Classification of gemstones

Classification of gemstones.

Bauer reported, adopted for K.. E. Klugiem the division of stones, precious on 5 class. The basis of this division is primarily the hardness of the stones, having a major impact on their price. The right gemstones (jewelery), distinguished by high hardness (the highest among the minerals), with beautiful colors, transparency, strong shine and fire, and a rarity in the form of specimens suitable for grinding, have been divided into 3 class:

Grade I includes stones with a hardness of 8-10 on the 10-point Mohs hardness scale: 1) diament, 2) korund (rubin, sapphire), 3) chryzoberyl, 4) spinel.

Stones with a hardness of 7-8 were assigned to class II (except for the noble opal). Their value is generally lower than that of class I stones, but tall, and some varieties of stones of this, grades may cost more than grade I stones. They belong here: 5) zirconium, 6) beryl (emerald, akwamaryn i in.), 7) topaz, 8) tourmaline, 9) grenade, 10) noble opal.

Stones with a hardness of 6-7 and properties intermediate between precious and semi-precious stones belong to class III. They rarely have all the characteristics of a gemstone, however, they are much more common than the stones of the previous classes, but rare in the form of grindable specimens. They belong here: 11) cordierite, 12) wezuwian, 13) chrysolite (variety of olivine), 14) aksynit, 15) cyanite, 16) staurolit, 17) Andalusian, 18) chiastolit, 19) pistacyt (variation of the epidote), 20) turquoise.

Classes IV and V include the so-called. semiprecious stones, having only some or less of the properties of gemstones.

Stones of hardness belong to the class IV 4-7. Despite alive; color and gloss, only some of them are transparent, most often, however, only translucent. They are common stones, generally low price. They belong to this class: 21) different varieties of quartz, chalcedony and opal, 22) potassium feldspar (adulatur, amazonite), 23) labrador, 24) obsydian (volcanic glaze), 25) lazuryt (lapis lazuli), 26) hauyn, 27) hypersteps, 28) diopsyd, 29) fluoryt, 30) amber.

Class V includes opaque stones, low gloss, not pure in color, like a jet (compact variety of brown coal), nephrite, serpentyn, talk, cast (alabaster and fibrous gypsum), malachit, hematyt i in. Their value is low and largely depends on the type of processing.

Different detailed classification of stones, based mainly on their value and prices, was presented by the outstanding Soviet mineralogist and expert on precious stones A.. E. Fersman. Apart from the actual gemstones, he distinguished decorative stones as the second group. He divided each of these groups into 3 class.

He included precious stones in the 1st class: diament, noble varieties of corundum - sapphire and ruby, emerald (one of the varieties of beryllium), aleksandryt (a variety of chrysoberyl), spinel (noble) i euclaz. He also included pearls in this class, which although different, because it is of organic origin, are also classified as precious stones.

Fersman classified precious stones as class II: topaz, noble varieties of beryl (except for the emerald class I, i.e.. akwamaryn i in.), zirconium, worobiewit, a pink variety of tourmaline (rubles), fenakit, some grenades (demantoid, almandyn, pirop, uwarowit) and amethyst (dark varieties) and noble opal.

According to Fersman, gemstones belong to class III primarily: turquoise, tourmaline (outside the ruble), spodumen (kunzyt), dioptaz, epidote and varieties of quartz and chalcedony (smoky quartz, bright amethyst, chrysopraz, agat i in.). Fersman also included amber and jet in this class.

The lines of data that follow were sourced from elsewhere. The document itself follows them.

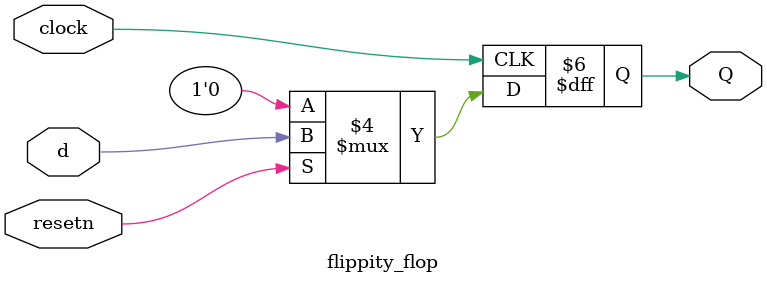
<source format=v>

module flippity_flop(input d,clock,resetn,output reg Q);
	always@(posedge clock)
		if (!resetn)
			Q <= 1'b0;
		else
			Q <= d;
endmodule

</source>
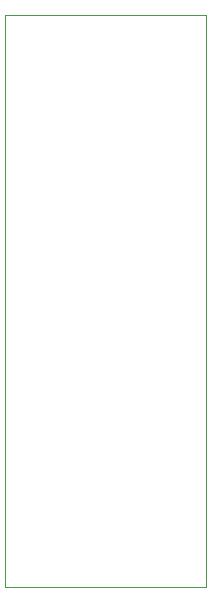
<source format=gbr>
%TF.GenerationSoftware,KiCad,Pcbnew,(5.1.9)-1*%
%TF.CreationDate,2021-02-04T07:57:01-05:00*%
%TF.ProjectId,NerdConsole_BreadBoard_BridgeMonitor16,4e657264-436f-46e7-936f-6c655f427265,rev?*%
%TF.SameCoordinates,Original*%
%TF.FileFunction,Profile,NP*%
%FSLAX46Y46*%
G04 Gerber Fmt 4.6, Leading zero omitted, Abs format (unit mm)*
G04 Created by KiCad (PCBNEW (5.1.9)-1) date 2021-02-04 07:57:01*
%MOMM*%
%LPD*%
G01*
G04 APERTURE LIST*
%TA.AperFunction,Profile*%
%ADD10C,0.050000*%
%TD*%
G04 APERTURE END LIST*
D10*
X104000000Y-68000000D02*
X104000000Y-116500000D01*
X121000000Y-68000000D02*
X104000000Y-68000000D01*
X121000000Y-116500000D02*
X121000000Y-68000000D01*
X104000000Y-116500000D02*
X121000000Y-116500000D01*
M02*

</source>
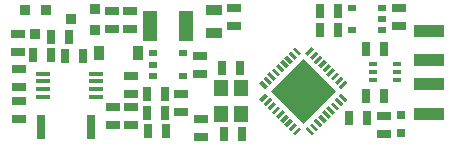
<source format=gtp>
G04 #@! TF.FileFunction,Paste,Top*
%FSLAX46Y46*%
G04 Gerber Fmt 4.6, Leading zero omitted, Abs format (unit mm)*
G04 Created by KiCad (PCBNEW (after 2015-jan-16 BZR unknown)-product) date 11/03/2015 00:06:46*
%MOMM*%
G01*
G04 APERTURE LIST*
%ADD10C,0.150000*%
%ADD11R,0.914400X0.914400*%
%ADD12R,0.762000X0.508000*%
%ADD13R,1.397000X0.889000*%
%ADD14R,1.143000X0.635000*%
%ADD15R,0.635000X1.143000*%
%ADD16R,0.660400X0.406400*%
%ADD17R,1.270000X2.540000*%
%ADD18R,1.270000X0.406400*%
%ADD19R,1.200000X1.400000*%
%ADD20R,0.910000X1.220000*%
%ADD21R,0.797560X0.797560*%
%ADD22R,0.800000X2.000000*%
%ADD23R,2.500000X1.000000*%
G04 APERTURE END LIST*
D10*
D11*
X77016000Y-40711000D03*
X77016000Y-42489000D03*
X74984000Y-41600000D03*
X71111000Y-40784000D03*
X72889000Y-40784000D03*
X72000000Y-42816000D03*
D12*
X81980000Y-44497500D03*
X81980000Y-46402500D03*
X84520000Y-44497500D03*
X81980000Y-45450000D03*
X84520000Y-46402500D03*
X101370000Y-42552500D03*
X101370000Y-40647500D03*
X98830000Y-42552500D03*
X101370000Y-41600000D03*
X98830000Y-40647500D03*
D13*
X87100000Y-40847500D03*
X87100000Y-42752500D03*
D14*
X70500000Y-42838000D03*
X70500000Y-44362000D03*
D15*
X97662000Y-42500000D03*
X96138000Y-42500000D03*
X97662000Y-40900000D03*
X96138000Y-40900000D03*
D14*
X102800000Y-40638000D03*
X102800000Y-42162000D03*
D15*
X98538000Y-50000000D03*
X100062000Y-50000000D03*
X100038000Y-48100000D03*
X101562000Y-48100000D03*
X100038000Y-44100000D03*
X101562000Y-44100000D03*
D14*
X78500000Y-40938000D03*
X78500000Y-42462000D03*
D15*
X81538000Y-51100000D03*
X83062000Y-51100000D03*
X73338000Y-43100000D03*
X74862000Y-43100000D03*
X81488000Y-49550000D03*
X83012000Y-49550000D03*
X83012000Y-47950000D03*
X81488000Y-47950000D03*
D14*
X84300000Y-49462000D03*
X84300000Y-47938000D03*
X80100000Y-46438000D03*
X80100000Y-47962000D03*
X88800000Y-40638000D03*
X88800000Y-42162000D03*
X85950000Y-46212000D03*
X85950000Y-44688000D03*
D16*
X100584000Y-45439600D03*
X100584000Y-46760400D03*
X100584000Y-46100000D03*
X102616000Y-46760400D03*
X102616000Y-45439600D03*
X102616000Y-46100000D03*
D10*
G36*
X90952334Y-48407107D02*
X91482664Y-47876777D01*
X91694796Y-48088909D01*
X91164466Y-48619239D01*
X90952334Y-48407107D01*
X90952334Y-48407107D01*
G37*
G36*
X91305888Y-48760660D02*
X91836218Y-48230330D01*
X92048350Y-48442462D01*
X91518020Y-48972792D01*
X91305888Y-48760660D01*
X91305888Y-48760660D01*
G37*
G36*
X91659441Y-49114214D02*
X92189771Y-48583884D01*
X92401903Y-48796016D01*
X91871573Y-49326346D01*
X91659441Y-49114214D01*
X91659441Y-49114214D01*
G37*
G36*
X92012994Y-49467767D02*
X92543324Y-48937437D01*
X92755456Y-49149569D01*
X92225126Y-49679899D01*
X92012994Y-49467767D01*
X92012994Y-49467767D01*
G37*
G36*
X92366548Y-49821320D02*
X92896878Y-49290990D01*
X93109010Y-49503122D01*
X92578680Y-50033452D01*
X92366548Y-49821320D01*
X92366548Y-49821320D01*
G37*
G36*
X92720101Y-50174874D02*
X93250431Y-49644544D01*
X93462563Y-49856676D01*
X92932233Y-50387006D01*
X92720101Y-50174874D01*
X92720101Y-50174874D01*
G37*
G36*
X93073654Y-50528427D02*
X93603984Y-49998097D01*
X93816116Y-50210229D01*
X93285786Y-50740559D01*
X93073654Y-50528427D01*
X93073654Y-50528427D01*
G37*
G36*
X93427208Y-50881980D02*
X93957538Y-50351650D01*
X94169670Y-50563782D01*
X93639340Y-51094112D01*
X93427208Y-50881980D01*
X93427208Y-50881980D01*
G37*
G36*
X93780761Y-51235534D02*
X94311091Y-50705204D01*
X94523223Y-50917336D01*
X93992893Y-51447666D01*
X93780761Y-51235534D01*
X93780761Y-51235534D01*
G37*
G36*
X94876777Y-50917336D02*
X95088909Y-50705204D01*
X95619239Y-51235534D01*
X95407107Y-51447666D01*
X94876777Y-50917336D01*
X94876777Y-50917336D01*
G37*
G36*
X95230330Y-50563782D02*
X95442462Y-50351650D01*
X95972792Y-50881980D01*
X95760660Y-51094112D01*
X95230330Y-50563782D01*
X95230330Y-50563782D01*
G37*
G36*
X95583884Y-50210229D02*
X95796016Y-49998097D01*
X96326346Y-50528427D01*
X96114214Y-50740559D01*
X95583884Y-50210229D01*
X95583884Y-50210229D01*
G37*
G36*
X95937437Y-49856676D02*
X96149569Y-49644544D01*
X96679899Y-50174874D01*
X96467767Y-50387006D01*
X95937437Y-49856676D01*
X95937437Y-49856676D01*
G37*
G36*
X96290990Y-49503122D02*
X96503122Y-49290990D01*
X97033452Y-49821320D01*
X96821320Y-50033452D01*
X96290990Y-49503122D01*
X96290990Y-49503122D01*
G37*
G36*
X96644544Y-49149569D02*
X96856676Y-48937437D01*
X97387006Y-49467767D01*
X97174874Y-49679899D01*
X96644544Y-49149569D01*
X96644544Y-49149569D01*
G37*
G36*
X96998097Y-48796016D02*
X97210229Y-48583884D01*
X97740559Y-49114214D01*
X97528427Y-49326346D01*
X96998097Y-48796016D01*
X96998097Y-48796016D01*
G37*
G36*
X97351650Y-48442462D02*
X97563782Y-48230330D01*
X98094112Y-48760660D01*
X97881980Y-48972792D01*
X97351650Y-48442462D01*
X97351650Y-48442462D01*
G37*
G36*
X97705204Y-48088909D02*
X97917336Y-47876777D01*
X98447666Y-48407107D01*
X98235534Y-48619239D01*
X97705204Y-48088909D01*
X97705204Y-48088909D01*
G37*
G36*
X97705204Y-47311091D02*
X98235534Y-46780761D01*
X98447666Y-46992893D01*
X97917336Y-47523223D01*
X97705204Y-47311091D01*
X97705204Y-47311091D01*
G37*
G36*
X97351650Y-46957538D02*
X97881980Y-46427208D01*
X98094112Y-46639340D01*
X97563782Y-47169670D01*
X97351650Y-46957538D01*
X97351650Y-46957538D01*
G37*
G36*
X96998097Y-46603984D02*
X97528427Y-46073654D01*
X97740559Y-46285786D01*
X97210229Y-46816116D01*
X96998097Y-46603984D01*
X96998097Y-46603984D01*
G37*
G36*
X96644544Y-46250431D02*
X97174874Y-45720101D01*
X97387006Y-45932233D01*
X96856676Y-46462563D01*
X96644544Y-46250431D01*
X96644544Y-46250431D01*
G37*
G36*
X96290990Y-45896878D02*
X96821320Y-45366548D01*
X97033452Y-45578680D01*
X96503122Y-46109010D01*
X96290990Y-45896878D01*
X96290990Y-45896878D01*
G37*
G36*
X95937437Y-45543324D02*
X96467767Y-45012994D01*
X96679899Y-45225126D01*
X96149569Y-45755456D01*
X95937437Y-45543324D01*
X95937437Y-45543324D01*
G37*
G36*
X95583884Y-45189771D02*
X96114214Y-44659441D01*
X96326346Y-44871573D01*
X95796016Y-45401903D01*
X95583884Y-45189771D01*
X95583884Y-45189771D01*
G37*
G36*
X95230330Y-44836218D02*
X95760660Y-44305888D01*
X95972792Y-44518020D01*
X95442462Y-45048350D01*
X95230330Y-44836218D01*
X95230330Y-44836218D01*
G37*
G36*
X94876777Y-44482664D02*
X95407107Y-43952334D01*
X95619239Y-44164466D01*
X95088909Y-44694796D01*
X94876777Y-44482664D01*
X94876777Y-44482664D01*
G37*
G36*
X93780761Y-44164466D02*
X93992893Y-43952334D01*
X94523223Y-44482664D01*
X94311091Y-44694796D01*
X93780761Y-44164466D01*
X93780761Y-44164466D01*
G37*
G36*
X93427208Y-44518020D02*
X93639340Y-44305888D01*
X94169670Y-44836218D01*
X93957538Y-45048350D01*
X93427208Y-44518020D01*
X93427208Y-44518020D01*
G37*
G36*
X93073654Y-44871573D02*
X93285786Y-44659441D01*
X93816116Y-45189771D01*
X93603984Y-45401903D01*
X93073654Y-44871573D01*
X93073654Y-44871573D01*
G37*
G36*
X92720101Y-45225126D02*
X92932233Y-45012994D01*
X93462563Y-45543324D01*
X93250431Y-45755456D01*
X92720101Y-45225126D01*
X92720101Y-45225126D01*
G37*
G36*
X92366548Y-45578680D02*
X92578680Y-45366548D01*
X93109010Y-45896878D01*
X92896878Y-46109010D01*
X92366548Y-45578680D01*
X92366548Y-45578680D01*
G37*
G36*
X92012994Y-45932233D02*
X92225126Y-45720101D01*
X92755456Y-46250431D01*
X92543324Y-46462563D01*
X92012994Y-45932233D01*
X92012994Y-45932233D01*
G37*
G36*
X91659441Y-46285786D02*
X91871573Y-46073654D01*
X92401903Y-46603984D01*
X92189771Y-46816116D01*
X91659441Y-46285786D01*
X91659441Y-46285786D01*
G37*
G36*
X91305888Y-46639340D02*
X91518020Y-46427208D01*
X92048350Y-46957538D01*
X91836218Y-47169670D01*
X91305888Y-46639340D01*
X91305888Y-46639340D01*
G37*
G36*
X90952334Y-46992893D02*
X91164466Y-46780761D01*
X91694796Y-47311091D01*
X91482664Y-47523223D01*
X90952334Y-46992893D01*
X90952334Y-46992893D01*
G37*
G36*
X91942284Y-47700000D02*
X94700000Y-44942284D01*
X97457716Y-47700000D01*
X94700000Y-50457716D01*
X91942284Y-47700000D01*
X91942284Y-47700000D01*
G37*
D17*
X84774000Y-42150000D03*
X81726000Y-42150000D03*
D14*
X78600000Y-50562000D03*
X78600000Y-49038000D03*
X80100000Y-49038000D03*
X80100000Y-50562000D03*
D15*
X73362000Y-44600000D03*
X71838000Y-44600000D03*
D14*
X70600000Y-47362000D03*
X70600000Y-45838000D03*
X70600000Y-48538000D03*
X70600000Y-50062000D03*
D15*
X89362000Y-45700000D03*
X87838000Y-45700000D03*
D14*
X80000000Y-42462000D03*
X80000000Y-40938000D03*
D18*
X72677500Y-46222100D03*
X72677500Y-46869800D03*
X72677500Y-47530200D03*
X72677500Y-48177900D03*
X77122500Y-48177900D03*
X77122500Y-47530200D03*
X77122500Y-46869800D03*
X77122500Y-46222100D03*
D19*
X89450000Y-49600000D03*
X89450000Y-47400000D03*
X87750000Y-47400000D03*
X87750000Y-49600000D03*
D15*
X89462000Y-51300000D03*
X87938000Y-51300000D03*
D20*
X77415000Y-44450000D03*
X80685000Y-44450000D03*
D14*
X101500000Y-49838000D03*
X101500000Y-51362000D03*
D21*
X103000000Y-49750700D03*
X103000000Y-51249300D03*
D15*
X76062000Y-44700000D03*
X74538000Y-44700000D03*
D14*
X86000000Y-50038000D03*
X86000000Y-51562000D03*
D22*
X72500000Y-50700000D03*
X76700000Y-50700000D03*
D23*
X105300000Y-45100000D03*
X105300000Y-42600000D03*
X105300000Y-47100000D03*
X105300000Y-49600000D03*
M02*

</source>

For decorative stones (decorative), having the characteristics of semi-precious stones, mainly opaque minerals are included, like jade and jade, lazuryt, some varieties of feldspar (amazonite, labrador), Rodon, malachite and some varieties of quartz and chalcedony. These minerals belong to the 1st class of this group of stones.

Fersman serpentine was included in class II, agalmatolit, onyks, fluoryt i in.

In class III, apart from alabaster, he placed some rocks, like marble and porphyry, mainly used as an architectural decorative material.